Material to process Start Marker
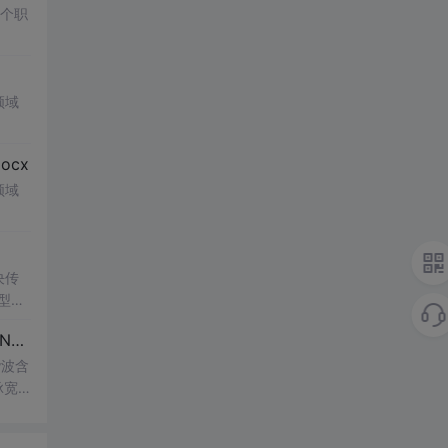
多个职
领域
cx
领域
决传
类型和
UI
博客 下载 社区 AtomGit 模型市场 搜CSDN 搜索 AI 搜索 会员中心 创作中心 基于DPWMA调制与正负序分离的ANPC三电平并网逆变器前馈控制策略研究（Simulink仿真实现）
谐波含
脉宽
的开
仿真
Material to process End Marker
== Aim of the task ==
Output the text read from each row verbatim, line for line. Omit the pictures.

== Response area ==
多个职
领域
cx
领域
决传
类型和
UI
博客 下载 社区 AtomGit 模型市场 搜CSDN 搜索 AI 搜索 会员中心 创作中心 基于DPWMA调制与正负序分离的ANPC三电平并网逆变器前馈控制策略研究（Simulink仿真实现）
谐波含
脉宽
的开
仿真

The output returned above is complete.